=== Texte de l'exercice ===
□ □ □ □

Chacun de nous est donc invité à se convertir, à changer de comportement et à se détourner de ses péchés. Tout au long de ce Carême, nous entendrons cet appel à revenir vers le Seigneur par la prière et la pratique des sacrements. Cette conversion passe aussi par une plus grande attention aux autres, en particulier aux plus démunis. Ce temps du Carême nous est donné pour nous libérer de tous nos égoïsmes. Ce qui fait la valeur d’une vie, ce n’est pas ce que nous possédons mais ce que nous donnons, c’est notre accueil, notre partage, notre amour. À travers le plus petit de nos frères, c’est Jésus qui est là, nous enseigne-t-il (Mt 25,40).

□ □ □ □

=== Données à examiner ===
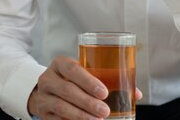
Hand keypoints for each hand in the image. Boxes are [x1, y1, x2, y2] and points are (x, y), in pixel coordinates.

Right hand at [28, 55, 142, 119]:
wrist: (48, 90)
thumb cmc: (73, 80)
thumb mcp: (84, 73)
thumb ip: (107, 79)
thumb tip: (136, 93)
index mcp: (60, 64)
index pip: (73, 69)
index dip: (88, 81)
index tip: (104, 92)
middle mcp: (48, 78)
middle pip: (68, 90)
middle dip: (88, 102)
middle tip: (105, 110)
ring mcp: (44, 97)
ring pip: (61, 106)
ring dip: (82, 115)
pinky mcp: (43, 113)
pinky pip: (57, 119)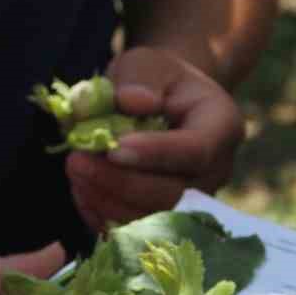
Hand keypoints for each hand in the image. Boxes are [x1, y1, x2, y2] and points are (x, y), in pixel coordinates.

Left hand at [65, 46, 244, 230]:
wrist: (163, 106)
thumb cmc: (155, 81)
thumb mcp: (147, 63)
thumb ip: (139, 76)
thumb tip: (133, 101)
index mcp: (221, 127)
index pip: (195, 151)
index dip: (155, 155)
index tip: (113, 149)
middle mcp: (215, 172)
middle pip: (174, 194)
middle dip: (121, 182)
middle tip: (75, 161)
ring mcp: (194, 202)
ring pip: (153, 218)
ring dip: (107, 200)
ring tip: (75, 171)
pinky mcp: (168, 219)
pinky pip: (137, 231)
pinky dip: (104, 216)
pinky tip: (82, 191)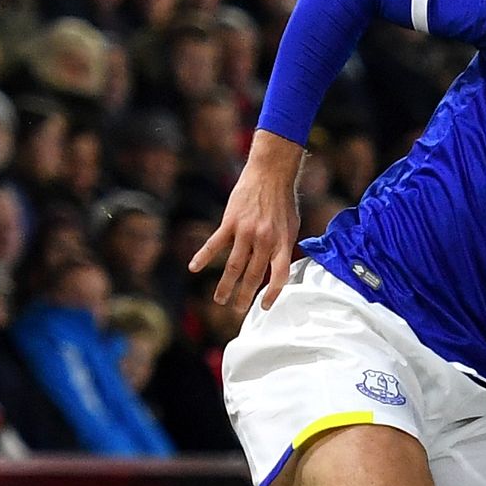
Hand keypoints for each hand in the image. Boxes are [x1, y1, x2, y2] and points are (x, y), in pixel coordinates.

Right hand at [191, 131, 303, 308]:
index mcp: (282, 243)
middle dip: (245, 296)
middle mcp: (265, 241)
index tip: (263, 307)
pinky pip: (214, 244)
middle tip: (237, 311)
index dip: (272, 294)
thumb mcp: (291, 227)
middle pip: (253, 275)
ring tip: (219, 300)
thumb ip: (284, 248)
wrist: (270, 175)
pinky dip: (203, 257)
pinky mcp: (230, 223)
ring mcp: (246, 232)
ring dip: (225, 285)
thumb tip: (280, 269)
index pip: (279, 276)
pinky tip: (193, 268)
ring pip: (234, 266)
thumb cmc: (283, 202)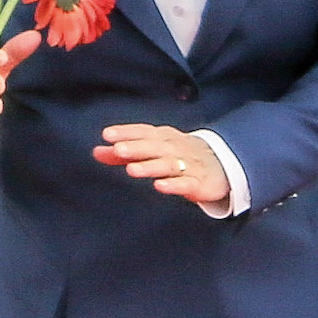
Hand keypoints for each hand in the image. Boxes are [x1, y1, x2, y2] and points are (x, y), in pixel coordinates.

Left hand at [93, 124, 228, 205]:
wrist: (222, 165)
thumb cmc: (179, 155)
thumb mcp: (152, 150)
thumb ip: (123, 153)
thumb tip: (96, 152)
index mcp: (163, 137)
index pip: (144, 131)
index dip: (126, 132)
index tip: (107, 135)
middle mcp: (175, 148)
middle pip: (154, 147)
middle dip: (135, 147)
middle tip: (117, 149)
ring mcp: (188, 165)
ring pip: (168, 165)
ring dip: (150, 166)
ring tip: (131, 169)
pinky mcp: (199, 183)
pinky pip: (186, 184)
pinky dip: (173, 185)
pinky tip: (159, 186)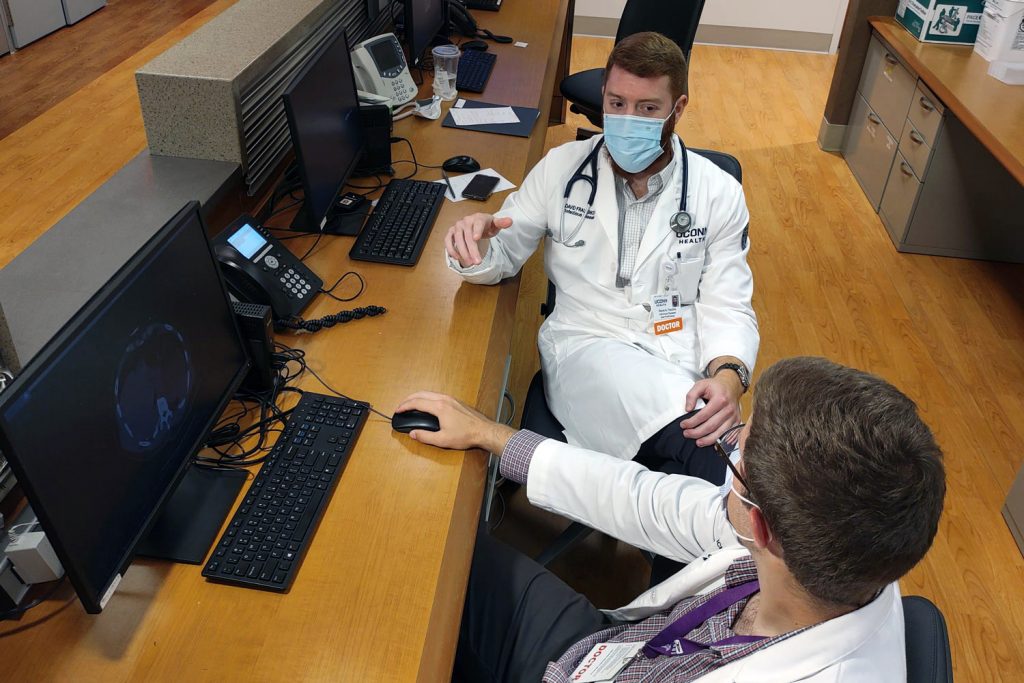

□ □ □ □

=== Problèmes à résoudre ===
• 1. D'après le texte sur le Carême, qu'est-ce qui fait la valeur d'une vie ?
• 2. Poursuivez le texte sur le Carême à la suite de sa dernière phrase.

=== Réponses attendues ===
• 1. Ce n'est pas ce que nous possédons mais ce que nous donnons : notre accueil, notre partage, notre amour.

• 2.
Dans l’épître aux Corinthiens (1 Co 10,1-6.10-12), l’apôtre Paul nous présente un autre aspect de cette conversion que Dieu attend de nous : il nous invite à une relecture des événements de l’Exode. Paul rencontre à Corinthe des esprits forts qui prétendent pouvoir tout voir, tout entendre, raisonner sur tout. Pourtant, ni leur foi, ni les sacrements ne les dispensent d’être prudents et de se défier d’eux-mêmes. L’histoire sainte est pleine d’enseignements à ce sujet. Malgré leur confiance en Moïse, bien qu’ils aient tous traversé la mer Rouge, mangé la manne et bu l’eau du rocher, les Hébreux n’ont pas tous atteint la terre promise. Ceux qui se sont laissés aller sont tombés en cours de route. Dieu était là pour libérer son peuple de l’esclavage du péché, mais beaucoup sont morts parce qu’ils s’étaient éloignés de Dieu. Cette lecture vient nous rappeler une fois de plus que le Carême est un temps de conversion, un temps qui nous invite à rester bien accrochés à ce rocher qu’est le Christ.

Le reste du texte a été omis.